** Opening INFORMATION SUPPLIED block **

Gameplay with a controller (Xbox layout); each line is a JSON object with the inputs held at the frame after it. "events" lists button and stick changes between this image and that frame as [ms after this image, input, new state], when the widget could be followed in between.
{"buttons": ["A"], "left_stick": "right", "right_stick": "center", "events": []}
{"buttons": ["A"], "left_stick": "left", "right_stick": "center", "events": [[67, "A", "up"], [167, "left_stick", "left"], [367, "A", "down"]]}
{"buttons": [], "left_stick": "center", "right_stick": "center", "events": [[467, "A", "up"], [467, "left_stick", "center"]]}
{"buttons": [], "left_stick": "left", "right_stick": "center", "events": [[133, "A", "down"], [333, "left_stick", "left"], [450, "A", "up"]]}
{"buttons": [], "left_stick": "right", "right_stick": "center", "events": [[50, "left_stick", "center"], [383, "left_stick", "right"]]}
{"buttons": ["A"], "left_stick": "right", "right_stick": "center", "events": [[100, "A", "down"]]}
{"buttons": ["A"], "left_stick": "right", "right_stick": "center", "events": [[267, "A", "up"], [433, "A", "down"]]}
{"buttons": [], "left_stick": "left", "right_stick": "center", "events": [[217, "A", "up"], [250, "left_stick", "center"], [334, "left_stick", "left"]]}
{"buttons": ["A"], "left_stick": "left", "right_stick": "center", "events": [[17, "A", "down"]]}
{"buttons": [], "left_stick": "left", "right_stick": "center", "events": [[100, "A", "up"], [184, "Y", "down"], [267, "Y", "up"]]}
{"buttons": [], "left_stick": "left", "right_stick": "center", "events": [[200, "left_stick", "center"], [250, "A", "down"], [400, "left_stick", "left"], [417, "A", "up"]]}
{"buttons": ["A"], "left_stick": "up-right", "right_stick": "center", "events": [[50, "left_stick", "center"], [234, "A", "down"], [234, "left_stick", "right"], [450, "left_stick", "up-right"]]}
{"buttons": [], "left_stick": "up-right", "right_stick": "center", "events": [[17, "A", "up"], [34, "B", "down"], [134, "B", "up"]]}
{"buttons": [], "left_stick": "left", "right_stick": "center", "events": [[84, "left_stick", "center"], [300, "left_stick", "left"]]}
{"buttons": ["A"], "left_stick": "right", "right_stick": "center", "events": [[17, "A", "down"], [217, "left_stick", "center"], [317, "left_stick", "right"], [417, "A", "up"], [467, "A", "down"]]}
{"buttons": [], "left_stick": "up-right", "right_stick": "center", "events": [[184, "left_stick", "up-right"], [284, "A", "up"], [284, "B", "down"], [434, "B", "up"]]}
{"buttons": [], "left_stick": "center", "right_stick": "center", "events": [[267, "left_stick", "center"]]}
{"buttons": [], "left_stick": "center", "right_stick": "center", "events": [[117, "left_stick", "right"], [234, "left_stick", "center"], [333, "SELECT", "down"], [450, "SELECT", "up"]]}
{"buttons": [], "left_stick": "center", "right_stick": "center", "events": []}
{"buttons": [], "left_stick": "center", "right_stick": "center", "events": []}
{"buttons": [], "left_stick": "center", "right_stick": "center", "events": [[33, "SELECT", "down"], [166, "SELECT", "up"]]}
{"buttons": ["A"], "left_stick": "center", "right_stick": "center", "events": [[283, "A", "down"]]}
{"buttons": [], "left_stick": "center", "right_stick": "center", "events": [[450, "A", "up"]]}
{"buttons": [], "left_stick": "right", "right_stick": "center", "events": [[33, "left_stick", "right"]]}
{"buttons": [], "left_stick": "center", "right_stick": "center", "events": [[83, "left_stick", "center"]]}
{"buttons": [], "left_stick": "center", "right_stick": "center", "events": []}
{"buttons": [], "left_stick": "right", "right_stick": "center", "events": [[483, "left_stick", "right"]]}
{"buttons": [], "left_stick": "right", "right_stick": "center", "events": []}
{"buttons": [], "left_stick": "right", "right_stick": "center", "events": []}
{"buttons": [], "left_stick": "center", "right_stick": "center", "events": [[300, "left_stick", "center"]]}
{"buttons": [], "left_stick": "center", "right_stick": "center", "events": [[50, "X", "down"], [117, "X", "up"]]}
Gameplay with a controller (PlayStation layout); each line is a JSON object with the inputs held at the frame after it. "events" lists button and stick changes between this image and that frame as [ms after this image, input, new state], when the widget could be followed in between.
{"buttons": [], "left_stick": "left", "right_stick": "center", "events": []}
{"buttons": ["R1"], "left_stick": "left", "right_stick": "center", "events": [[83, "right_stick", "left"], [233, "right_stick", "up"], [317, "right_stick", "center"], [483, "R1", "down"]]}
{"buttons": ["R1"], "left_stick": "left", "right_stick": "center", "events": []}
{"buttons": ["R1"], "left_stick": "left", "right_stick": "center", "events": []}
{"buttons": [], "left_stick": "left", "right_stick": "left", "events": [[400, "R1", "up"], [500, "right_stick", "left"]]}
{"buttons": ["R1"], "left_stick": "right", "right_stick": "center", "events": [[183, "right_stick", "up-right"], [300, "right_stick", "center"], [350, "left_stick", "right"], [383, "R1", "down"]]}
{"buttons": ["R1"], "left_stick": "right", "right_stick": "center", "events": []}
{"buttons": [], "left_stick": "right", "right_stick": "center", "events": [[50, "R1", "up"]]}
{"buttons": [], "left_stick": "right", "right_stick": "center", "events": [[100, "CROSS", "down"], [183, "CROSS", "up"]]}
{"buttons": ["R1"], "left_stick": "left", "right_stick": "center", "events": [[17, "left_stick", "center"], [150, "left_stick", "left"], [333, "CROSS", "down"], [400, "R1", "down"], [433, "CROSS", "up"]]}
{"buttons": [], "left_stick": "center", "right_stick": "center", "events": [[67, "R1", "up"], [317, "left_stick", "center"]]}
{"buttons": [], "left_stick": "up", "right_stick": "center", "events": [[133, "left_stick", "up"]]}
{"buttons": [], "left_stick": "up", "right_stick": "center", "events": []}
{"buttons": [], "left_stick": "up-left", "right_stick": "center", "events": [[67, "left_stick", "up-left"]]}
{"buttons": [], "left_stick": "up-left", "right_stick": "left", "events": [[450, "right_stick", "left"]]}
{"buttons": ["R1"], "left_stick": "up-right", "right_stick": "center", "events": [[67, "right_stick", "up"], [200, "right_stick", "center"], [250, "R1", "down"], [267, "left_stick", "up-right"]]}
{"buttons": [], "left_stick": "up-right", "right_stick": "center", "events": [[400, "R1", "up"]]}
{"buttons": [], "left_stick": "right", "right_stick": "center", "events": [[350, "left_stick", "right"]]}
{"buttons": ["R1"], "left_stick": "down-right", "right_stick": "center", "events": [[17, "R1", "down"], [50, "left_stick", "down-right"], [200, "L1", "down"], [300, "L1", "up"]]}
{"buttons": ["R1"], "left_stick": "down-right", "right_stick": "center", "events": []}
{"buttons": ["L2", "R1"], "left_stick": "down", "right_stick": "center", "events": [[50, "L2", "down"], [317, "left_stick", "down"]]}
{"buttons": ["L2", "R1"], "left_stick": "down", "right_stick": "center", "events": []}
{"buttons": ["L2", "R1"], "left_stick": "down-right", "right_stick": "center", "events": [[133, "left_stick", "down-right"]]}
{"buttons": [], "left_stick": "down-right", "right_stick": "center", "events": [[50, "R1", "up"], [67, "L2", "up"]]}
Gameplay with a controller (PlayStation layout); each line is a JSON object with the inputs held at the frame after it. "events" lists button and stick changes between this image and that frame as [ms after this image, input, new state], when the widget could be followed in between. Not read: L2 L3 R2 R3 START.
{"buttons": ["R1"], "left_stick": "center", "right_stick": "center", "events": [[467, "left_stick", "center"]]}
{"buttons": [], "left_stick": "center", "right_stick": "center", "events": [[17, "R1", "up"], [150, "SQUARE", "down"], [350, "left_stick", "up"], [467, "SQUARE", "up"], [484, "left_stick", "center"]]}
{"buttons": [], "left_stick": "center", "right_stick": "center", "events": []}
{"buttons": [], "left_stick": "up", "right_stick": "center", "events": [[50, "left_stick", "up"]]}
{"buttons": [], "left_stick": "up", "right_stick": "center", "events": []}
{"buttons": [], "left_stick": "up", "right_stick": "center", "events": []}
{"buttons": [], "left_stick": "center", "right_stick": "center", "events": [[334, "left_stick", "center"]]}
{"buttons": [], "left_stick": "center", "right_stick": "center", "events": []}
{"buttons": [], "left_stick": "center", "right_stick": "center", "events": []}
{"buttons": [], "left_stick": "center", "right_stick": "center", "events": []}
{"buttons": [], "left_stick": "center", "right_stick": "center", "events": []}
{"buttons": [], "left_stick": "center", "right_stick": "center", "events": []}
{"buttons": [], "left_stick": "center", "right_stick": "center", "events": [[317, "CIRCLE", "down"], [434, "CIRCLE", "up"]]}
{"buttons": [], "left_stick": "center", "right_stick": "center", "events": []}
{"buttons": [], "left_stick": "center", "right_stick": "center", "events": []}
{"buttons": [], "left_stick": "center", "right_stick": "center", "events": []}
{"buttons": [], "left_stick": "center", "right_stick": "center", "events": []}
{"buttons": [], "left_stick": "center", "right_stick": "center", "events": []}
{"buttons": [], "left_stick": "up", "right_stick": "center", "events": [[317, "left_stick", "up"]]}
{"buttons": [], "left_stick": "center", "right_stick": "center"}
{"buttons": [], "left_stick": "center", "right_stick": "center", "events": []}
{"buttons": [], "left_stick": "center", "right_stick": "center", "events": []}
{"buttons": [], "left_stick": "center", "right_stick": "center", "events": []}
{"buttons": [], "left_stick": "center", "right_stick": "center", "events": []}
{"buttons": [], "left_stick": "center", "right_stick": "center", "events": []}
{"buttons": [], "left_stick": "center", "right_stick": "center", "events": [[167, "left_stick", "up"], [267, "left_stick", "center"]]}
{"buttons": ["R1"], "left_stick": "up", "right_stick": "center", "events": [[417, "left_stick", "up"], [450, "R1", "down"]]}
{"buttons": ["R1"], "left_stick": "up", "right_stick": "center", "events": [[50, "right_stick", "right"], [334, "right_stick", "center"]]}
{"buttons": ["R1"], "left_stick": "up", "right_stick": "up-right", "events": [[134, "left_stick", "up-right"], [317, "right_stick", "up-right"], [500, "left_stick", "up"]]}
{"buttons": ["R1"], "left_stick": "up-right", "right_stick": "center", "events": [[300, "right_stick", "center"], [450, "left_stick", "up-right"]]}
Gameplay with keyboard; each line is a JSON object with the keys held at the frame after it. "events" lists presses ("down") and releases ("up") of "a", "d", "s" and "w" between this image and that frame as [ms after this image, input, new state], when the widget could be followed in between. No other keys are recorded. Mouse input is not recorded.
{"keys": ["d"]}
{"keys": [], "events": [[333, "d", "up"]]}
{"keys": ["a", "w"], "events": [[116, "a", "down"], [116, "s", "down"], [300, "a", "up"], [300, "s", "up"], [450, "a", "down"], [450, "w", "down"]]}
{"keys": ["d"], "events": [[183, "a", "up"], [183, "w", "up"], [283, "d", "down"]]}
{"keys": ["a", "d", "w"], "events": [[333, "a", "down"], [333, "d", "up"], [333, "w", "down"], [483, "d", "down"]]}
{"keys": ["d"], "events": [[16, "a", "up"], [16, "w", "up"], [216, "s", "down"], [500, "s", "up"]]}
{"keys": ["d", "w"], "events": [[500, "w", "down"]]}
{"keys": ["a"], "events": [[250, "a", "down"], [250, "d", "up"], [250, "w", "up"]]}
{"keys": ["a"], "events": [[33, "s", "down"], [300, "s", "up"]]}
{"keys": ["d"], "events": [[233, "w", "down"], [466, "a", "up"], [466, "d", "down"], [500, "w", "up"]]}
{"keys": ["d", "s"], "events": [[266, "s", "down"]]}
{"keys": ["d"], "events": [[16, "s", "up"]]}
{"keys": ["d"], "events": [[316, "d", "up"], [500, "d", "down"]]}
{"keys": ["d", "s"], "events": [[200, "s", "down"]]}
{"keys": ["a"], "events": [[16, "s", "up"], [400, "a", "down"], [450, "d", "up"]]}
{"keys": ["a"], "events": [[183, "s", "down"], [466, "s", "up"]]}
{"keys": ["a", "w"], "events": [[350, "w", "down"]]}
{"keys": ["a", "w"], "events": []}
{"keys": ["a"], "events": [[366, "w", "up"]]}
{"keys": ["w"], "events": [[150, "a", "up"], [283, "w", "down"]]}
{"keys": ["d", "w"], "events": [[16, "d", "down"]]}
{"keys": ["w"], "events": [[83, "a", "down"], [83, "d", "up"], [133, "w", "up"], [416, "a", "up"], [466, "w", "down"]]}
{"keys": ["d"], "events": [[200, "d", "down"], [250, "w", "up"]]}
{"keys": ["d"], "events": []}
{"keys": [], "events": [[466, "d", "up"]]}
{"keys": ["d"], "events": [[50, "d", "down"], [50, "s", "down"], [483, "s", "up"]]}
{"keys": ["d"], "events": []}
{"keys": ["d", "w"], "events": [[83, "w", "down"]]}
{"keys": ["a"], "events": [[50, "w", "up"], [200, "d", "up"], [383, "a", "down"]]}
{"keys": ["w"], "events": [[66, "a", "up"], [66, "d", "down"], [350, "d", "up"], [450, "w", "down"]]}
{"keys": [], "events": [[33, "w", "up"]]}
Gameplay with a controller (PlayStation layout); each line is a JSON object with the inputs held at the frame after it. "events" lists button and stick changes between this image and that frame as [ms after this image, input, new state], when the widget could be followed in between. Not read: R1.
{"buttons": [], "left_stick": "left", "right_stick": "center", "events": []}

** Closing INFORMATION SUPPLIED block **

Check each line above for "SELECT" and please state only how many have it.

> _ANSWER BOX_
2